* _Recorded information_

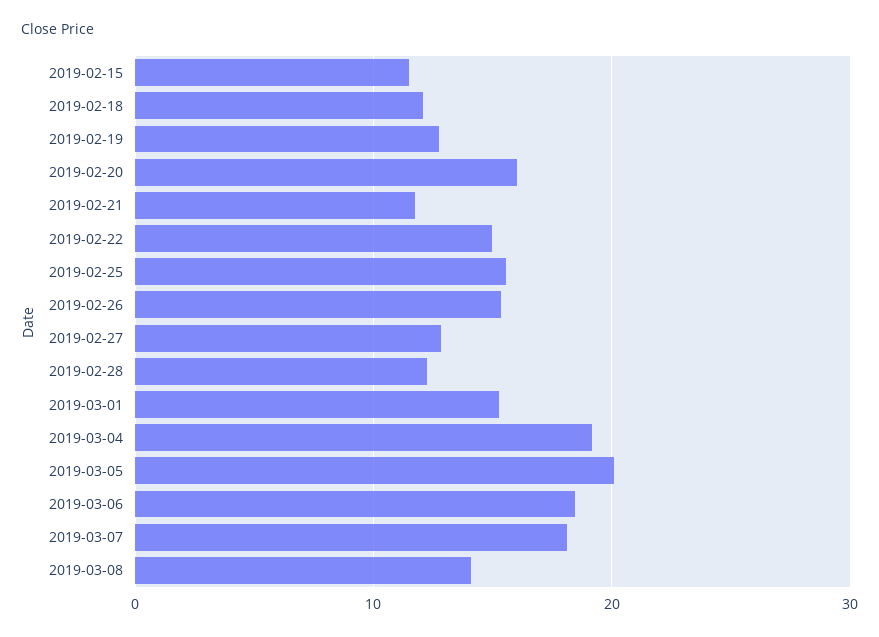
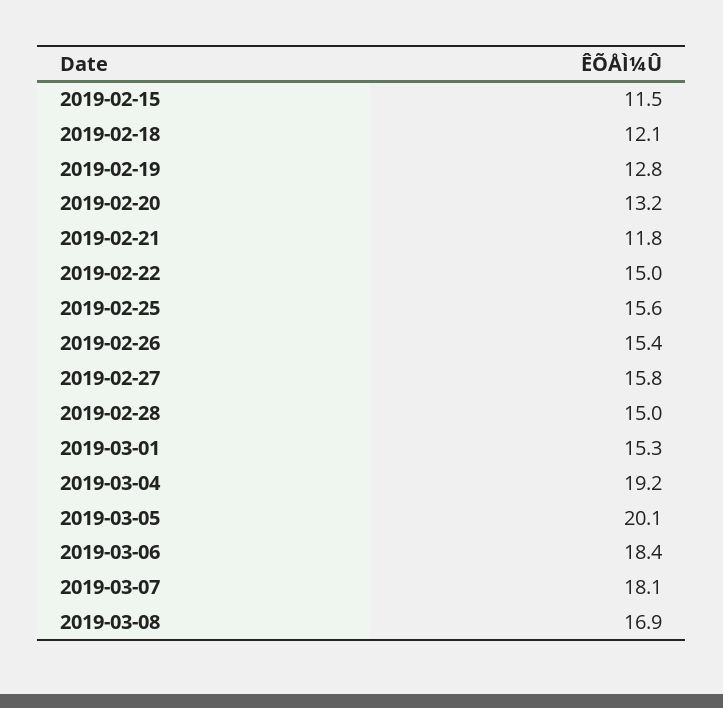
  {
    "2019-02-15": 11.5,
    "2019-02-18": 12.1,
    "2019-02-19": 12.8,
-   "2019-02-20": 16,
+   "2019-02-20": 13.2,
    "2019-02-21": 11.8,
    "2019-02-22": 15,
    "2019-02-25": 15.6,
    "2019-02-26": 15.4,
-   "2019-02-27": 13,
+   "2019-02-27": 15.8,
-   "2019-02-28": 12,
+   "2019-02-28": 15,
    "2019-03-01": 15.3,
    "2019-03-04": 19.2,
    "2019-03-05": 20.1,
    "2019-03-06": 18.4,
    "2019-03-07": 18.1,
-   "2019-03-08": 14
+   "2019-03-08": 16.9
  }

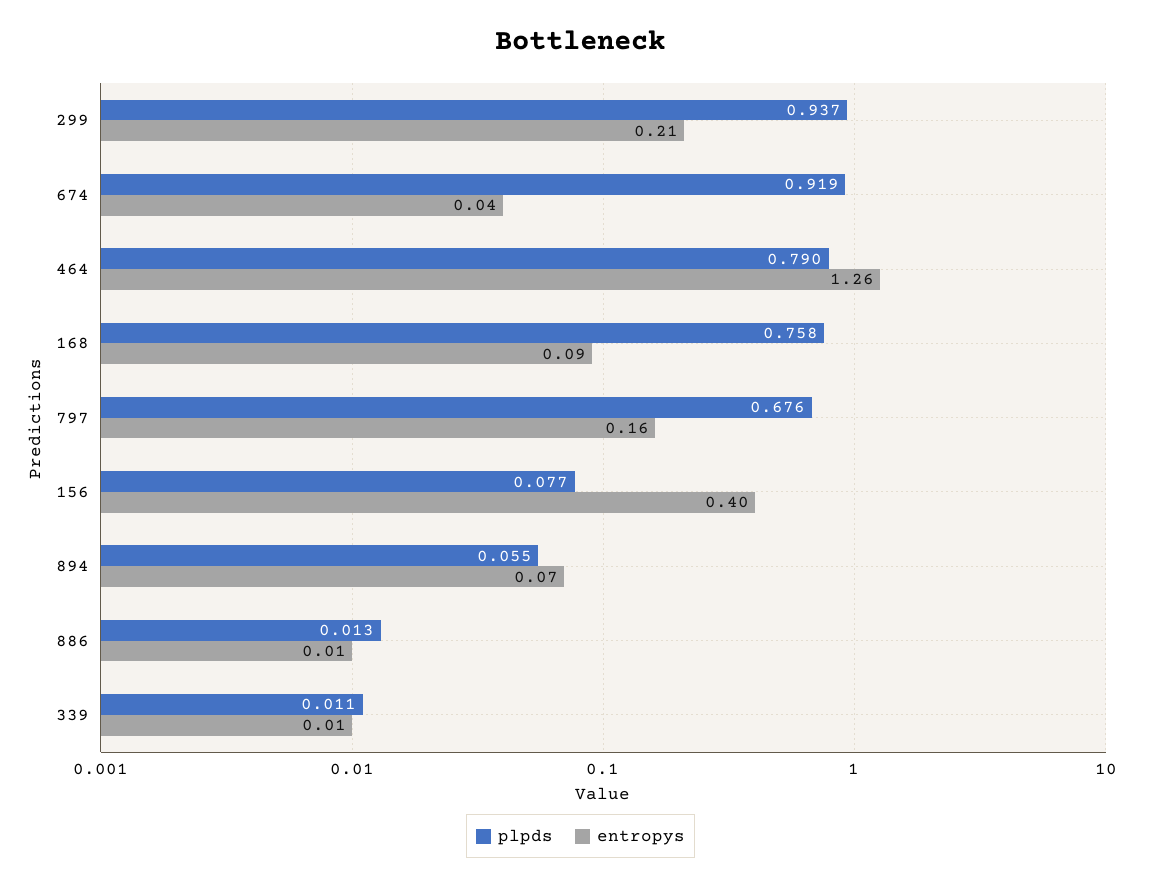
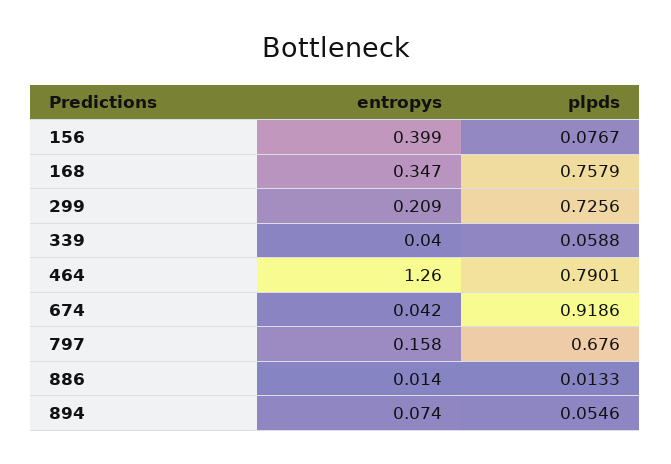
  {
    "plpds": {
-     "299": 0.937,
+     "299": 0.7256,
      "674": 0.9186,
      "464": 0.7901,
      "168": 0.7579,
      "797": 0.676,
      "156": 0.0767,
      "894": 0.0546,
      "886": 0.0133,
-     "339": 0.011
+     "339": 0.0588
    },
    "entropys": {
      "299": 0.209,
      "674": 0.042,
      "464": 1.26,
-     "168": 0.09,
+     "168": 0.347,
      "797": 0.158,
      "156": 0.399,
      "894": 0.074,
      "886": 0.014,
-     "339": 0.01
+     "339": 0.04
    }
  }

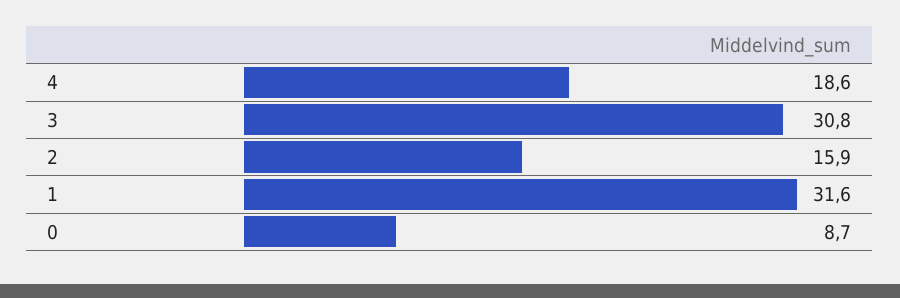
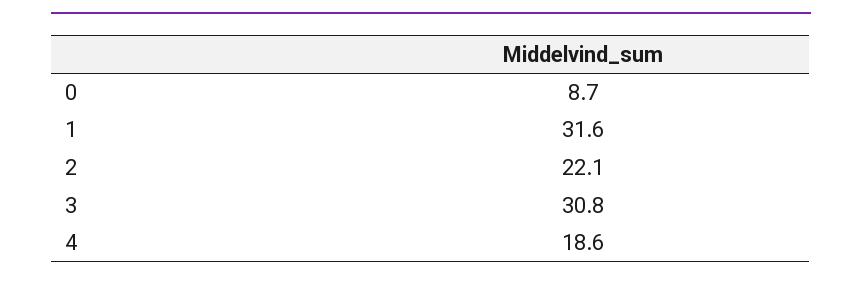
  {
    "4": 18.6,
    "3": 30.8,
-   "2": 15.9,
+   "2": 22.1,
    "1": 31.6,
    "0": 8.7
  }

* _Instructions for the task_
The required output is each record above, reproduced exactly, without its pictures.

* _Result_
  {
    "2019-02-15": 11.5,
    "2019-02-18": 12.1,
    "2019-02-19": 12.8,
-   "2019-02-20": 16,
+   "2019-02-20": 13.2,
    "2019-02-21": 11.8,
    "2019-02-22": 15,
    "2019-02-25": 15.6,
    "2019-02-26": 15.4,
-   "2019-02-27": 13,
+   "2019-02-27": 15.8,
-   "2019-02-28": 12,
+   "2019-02-28": 15,
    "2019-03-01": 15.3,
    "2019-03-04": 19.2,
    "2019-03-05": 20.1,
    "2019-03-06": 18.4,
    "2019-03-07": 18.1,
-   "2019-03-08": 14
+   "2019-03-08": 16.9
  }

  {
    "plpds": {
-     "299": 0.937,
+     "299": 0.7256,
      "674": 0.9186,
      "464": 0.7901,
      "168": 0.7579,
      "797": 0.676,
      "156": 0.0767,
      "894": 0.0546,
      "886": 0.0133,
-     "339": 0.011
+     "339": 0.0588
    },
    "entropys": {
      "299": 0.209,
      "674": 0.042,
      "464": 1.26,
-     "168": 0.09,
+     "168": 0.347,
      "797": 0.158,
      "156": 0.399,
      "894": 0.074,
      "886": 0.014,
-     "339": 0.01
+     "339": 0.04
    }
  }

  {
    "4": 18.6,
    "3": 30.8,
-   "2": 15.9,
+   "2": 22.1,
    "1": 31.6,
    "0": 8.7
  }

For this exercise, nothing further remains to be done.